Piano Trio No.2 in E flat Major, Op.62
Giuseppe Martucci (1856-1909) was born in the southern Italian city of Capua. His father was a bandmaster and gave him his first music lessons on the piano. When it was discovered that the boy was prodigy, he was sent to the Naples Conservatory at the age of 11. Before he could graduate, his father, seeing his son's amazing talent, decided to cash in and started him on a successful concert career. Martucci became well-known as a concert artist throughout Europe and his playing was admired by Franz Liszt and Anton Rubinstein among others. However, later when he became of age and gained independence from his father, he worked as a professor at the Naples Conservatory, virtually ending his concert career. Besides being an important teacher, he also became the conductor of the Naples Symphony Orchestra and later the Liceo Musicale Bolognese orchestra. He is recognized as an important late 19th century Italian composer and was considered the leader of the group of Italian composers determined to break away from the dominance of opera in Italy and to restore instrumental music to its rightful place.

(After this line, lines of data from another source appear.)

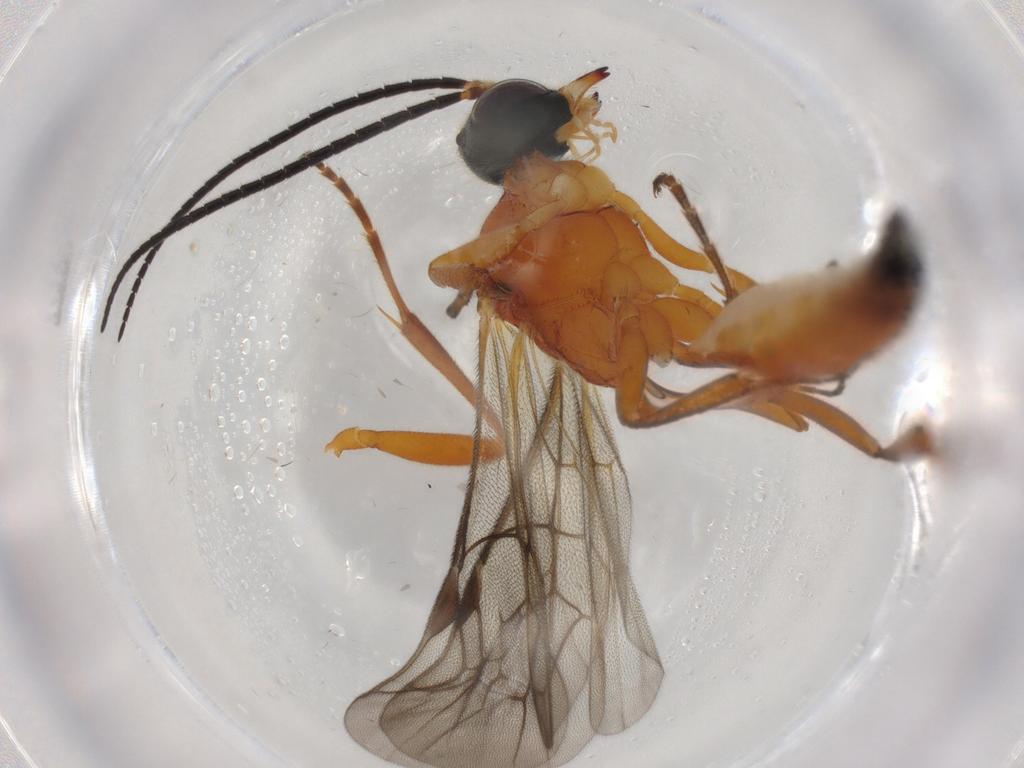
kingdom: Animalia
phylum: Arthropoda
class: Insecta
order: Hymenoptera
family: Ichneumonidae
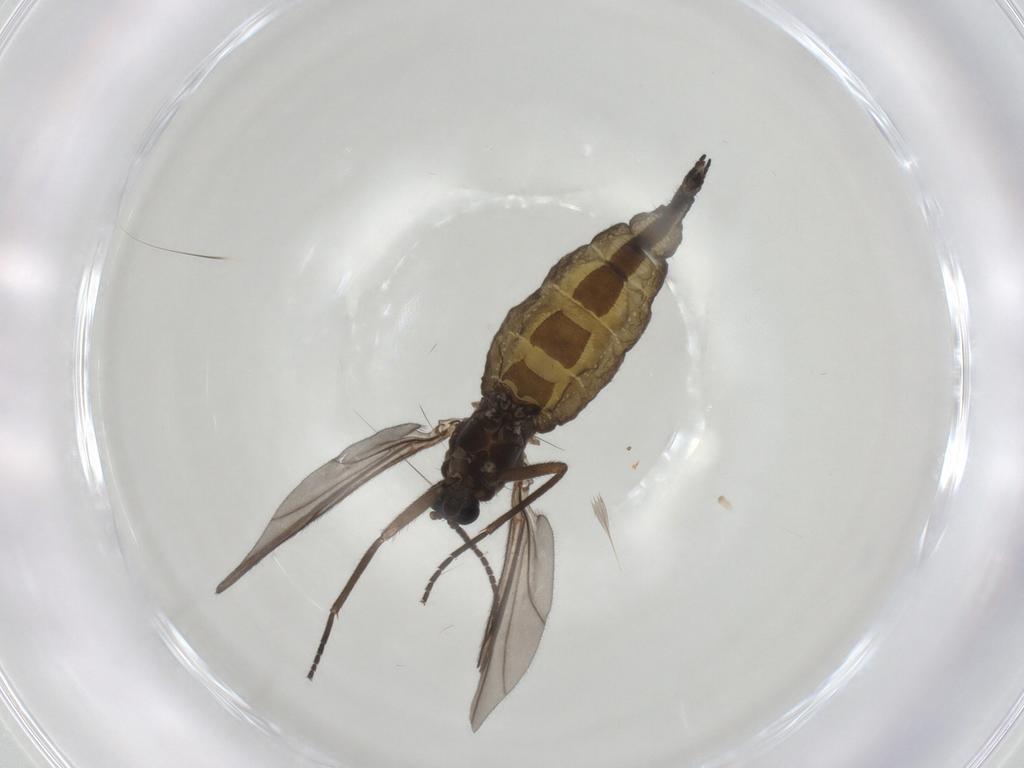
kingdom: Animalia
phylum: Arthropoda
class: Insecta
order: Diptera
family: Sciaridae
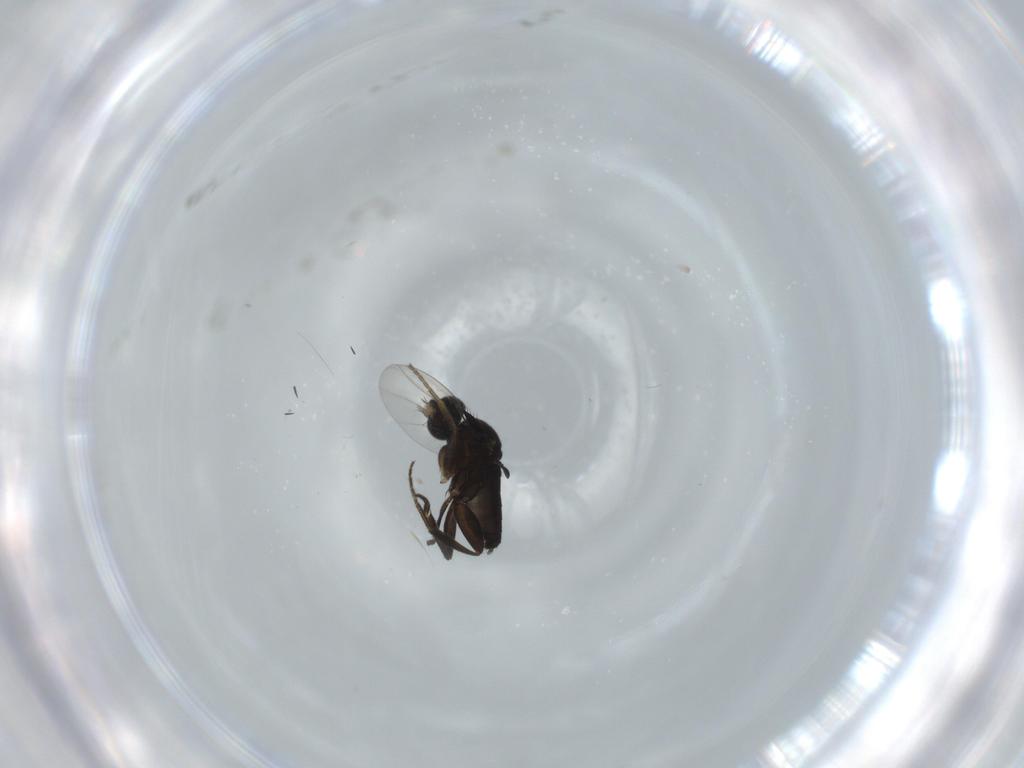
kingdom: Animalia
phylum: Arthropoda
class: Insecta
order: Diptera
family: Phoridae
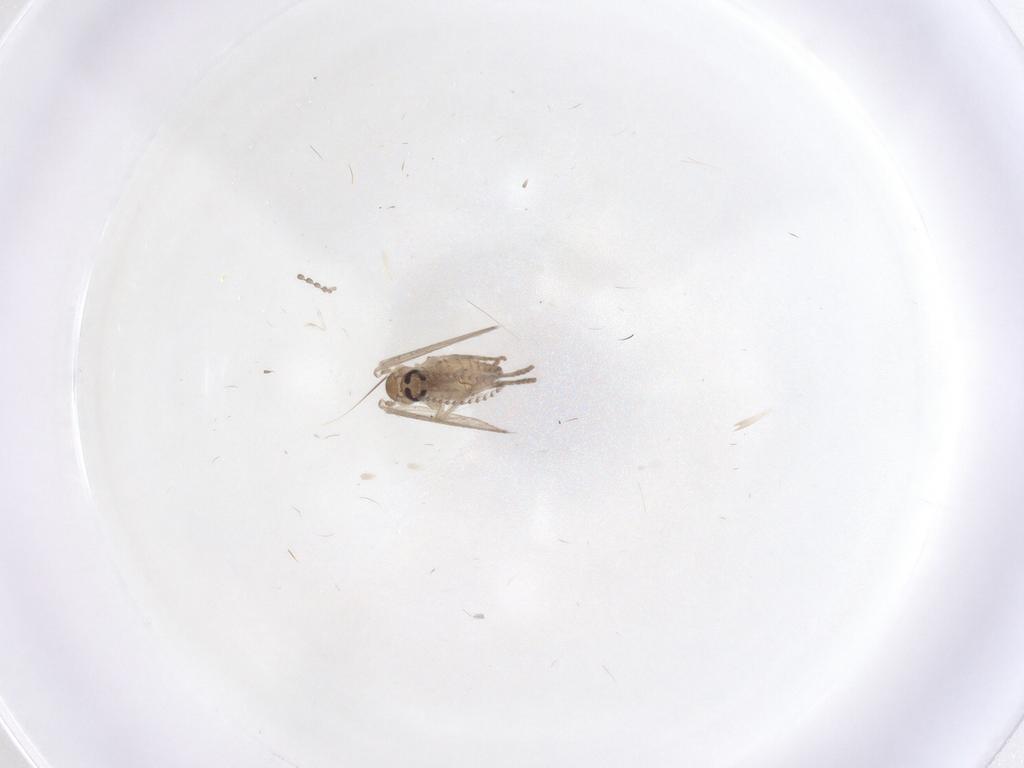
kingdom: Animalia
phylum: Arthropoda
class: Insecta
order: Diptera
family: Psychodidae
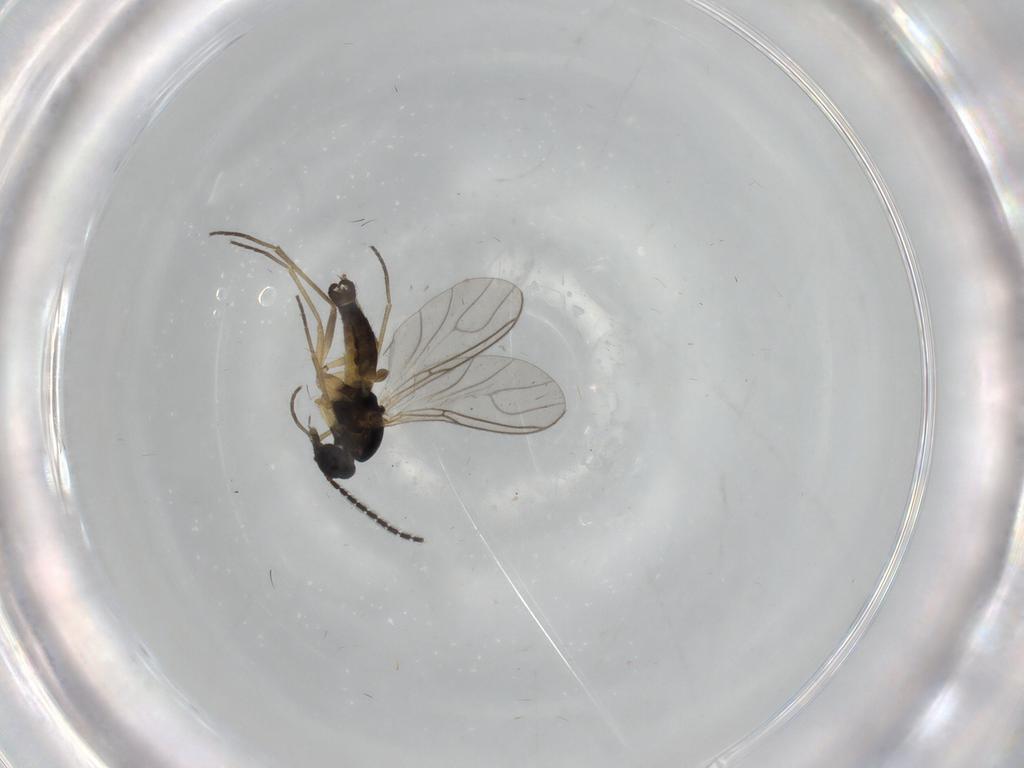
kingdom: Animalia
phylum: Arthropoda
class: Insecta
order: Diptera
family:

Piano Trio No.2 was written in 1883 almost immediately after his first piano trio. It is written on a large scale and all of the movements are substantial. A big, leisurely Allegro introduces a very lyrical and lazy melody. One hears the influence of Brahms. A Scherzo-Allegro follows. It is rather more subdued, again a la Brahms, than the average scherzo. The contrasting trio is a marvelous other-worldly theme given to the strings over the piano. Next is an Adagio filled with lovely themes and faint echoes of Brahms. The Finale, Allegro vivace, is an energetic affair, quite original, with a splendid conclusion.
We have reprinted the original edition but have added rehearsal letters and corrected a few mistakes. Long out of print, we are pleased to make this wonderful piano trio available once again and warmly recommend it to both professionals and amateurs.